Sono i numeri della Todi Bailey Gravel, manifestazione cicloturistica non competitiva che ha vissuto domenica 26 aprile la sua terza edizione. I partecipanti hanno potuto seguire quattro diverse tracce, dalla più breve di 20 chilometri fino al “lungone” di 120 chilometri, con i più allenati che sono arrivati a valicare il monte Martano a mille metri di altezza.
A fare da cornice alla Gravel, sia per la partenza che all’arrivo, il parco del ponte Bailey, un’estesa area verde a ridosso del fiume Tevere e del ponte bellico recuperato a uso ciclopedonale nel 2023.
“Manifestazioni come questa - commenta il sindaco di Todi Antonino Ruggiano - ci confermano la bontà di quelle scelte progettuali e l’ampia e crescente fruizione che il parco ha da parte delle famiglie tuderti, a partire da sportivi e camminatori che ne hanno fatto il luogo di ritrovo privilegiato per accedere al sentiero del Furioso, una delle proposte della rete di percorsi naturalistici e paesaggistici che caratterizza il territorio tuderte”.
Soddisfazione anche da parte degli organizzatori, capeggiati da Matteo Boschi e Andrea Scorzoni, che in tre anni hanno portato la Todi Bailey tra i principali appuntamenti della regione e del centro Italia.

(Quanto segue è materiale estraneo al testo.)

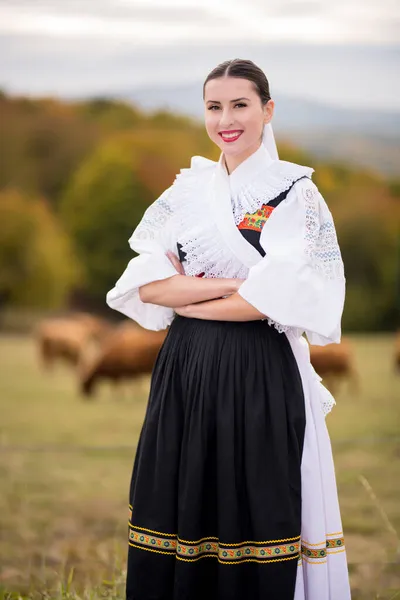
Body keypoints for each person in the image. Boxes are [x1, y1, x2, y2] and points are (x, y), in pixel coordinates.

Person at [106, 59, 351, 600]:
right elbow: (146, 283)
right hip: (186, 369)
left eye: (240, 104)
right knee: (180, 497)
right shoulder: (186, 192)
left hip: (259, 369)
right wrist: (231, 290)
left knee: (256, 503)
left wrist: (192, 292)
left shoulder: (295, 193)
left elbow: (279, 298)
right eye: (214, 107)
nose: (226, 120)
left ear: (267, 110)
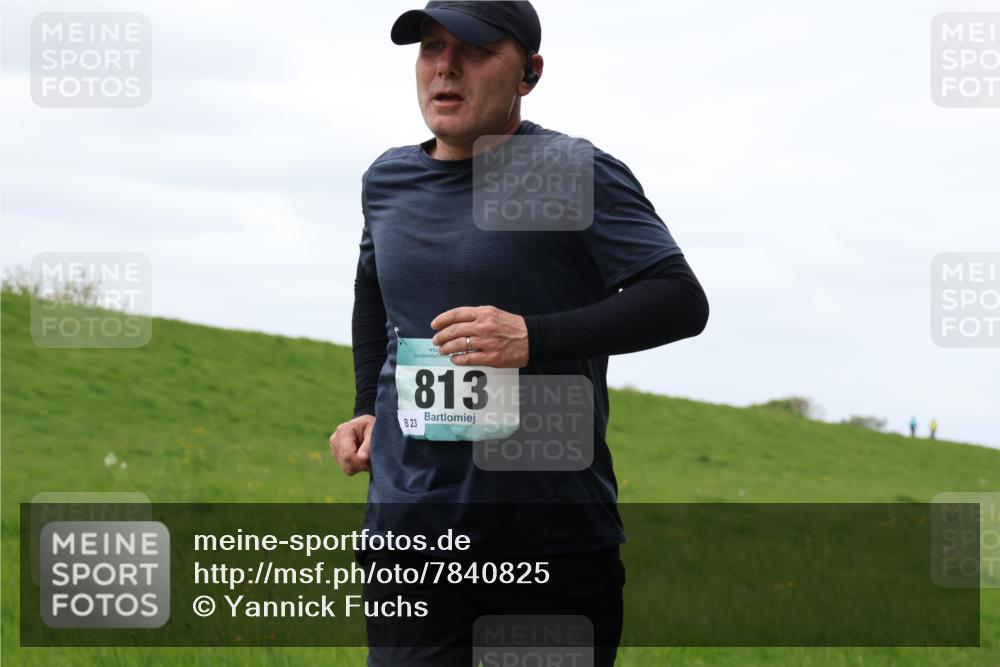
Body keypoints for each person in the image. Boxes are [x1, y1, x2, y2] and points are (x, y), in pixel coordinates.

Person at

“Merito del lavoro fatto grazie all’impegno di tanti volontari - sottolinea Boschi - del sostegno convinto dell’amministrazione comunale e soprattutto, di un territorio straordinario, che ogni volta affascina e stupisce i partecipanti e le loro famiglie”.

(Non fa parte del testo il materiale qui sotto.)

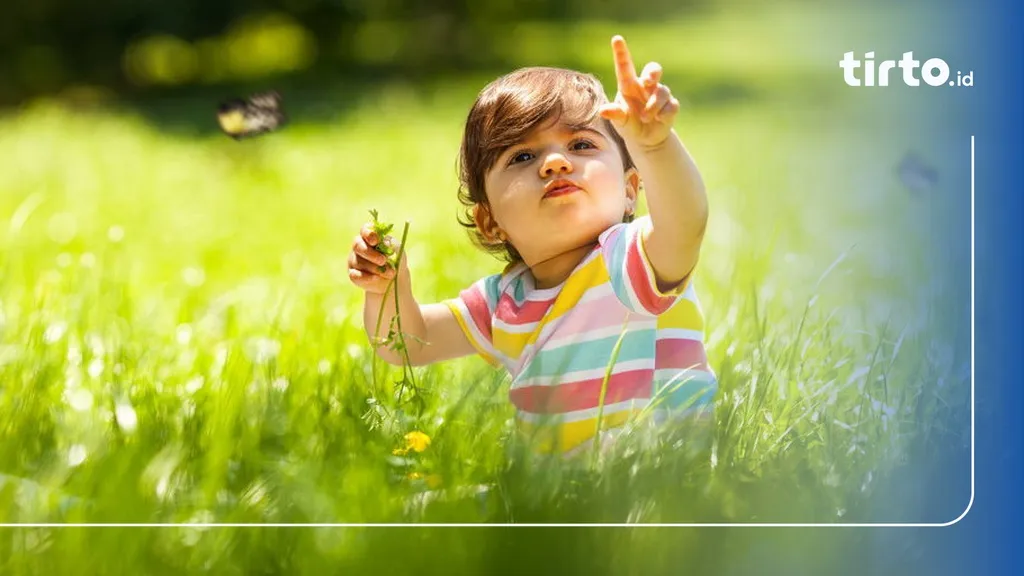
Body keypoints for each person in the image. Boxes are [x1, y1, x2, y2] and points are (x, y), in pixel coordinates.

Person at [347, 36, 716, 456]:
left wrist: (654, 147)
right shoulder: (504, 301)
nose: (555, 163)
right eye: (522, 157)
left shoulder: (631, 260)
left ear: (630, 191)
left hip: (655, 478)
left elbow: (686, 224)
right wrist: (388, 289)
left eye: (581, 145)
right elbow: (412, 343)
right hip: (553, 491)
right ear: (491, 222)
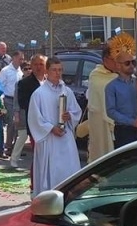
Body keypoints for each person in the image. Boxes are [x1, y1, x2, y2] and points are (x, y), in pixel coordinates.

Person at [28, 56, 82, 190]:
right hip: (49, 139)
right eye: (54, 70)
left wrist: (69, 115)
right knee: (52, 171)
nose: (58, 73)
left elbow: (76, 111)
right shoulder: (39, 94)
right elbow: (34, 118)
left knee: (69, 169)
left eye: (60, 70)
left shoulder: (67, 91)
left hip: (65, 137)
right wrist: (51, 128)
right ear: (47, 71)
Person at [105, 37, 137, 147]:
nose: (131, 66)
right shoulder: (111, 87)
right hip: (123, 130)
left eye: (133, 62)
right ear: (118, 65)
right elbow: (111, 111)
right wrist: (131, 122)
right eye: (127, 63)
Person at [81, 40, 121, 161]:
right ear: (106, 59)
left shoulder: (125, 75)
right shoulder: (96, 75)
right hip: (102, 123)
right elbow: (100, 97)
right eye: (114, 59)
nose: (117, 63)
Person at [10, 53, 44, 170]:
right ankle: (14, 159)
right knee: (22, 137)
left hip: (46, 123)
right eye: (34, 65)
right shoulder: (22, 83)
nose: (38, 67)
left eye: (41, 64)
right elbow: (19, 101)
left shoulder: (49, 81)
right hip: (27, 117)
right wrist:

La manifestazione è inserita nel progetto “Bici in Comune”, iniziativa promossa dal Ministero dello Sport per il tramite di Sport e salute e dell’Associazione nazionale dei comuni italiani al fine di sostenere la mobilità ciclistica come strumento per uno stile di vita sano e attivo e di favorire lo sviluppo del cicloturismo.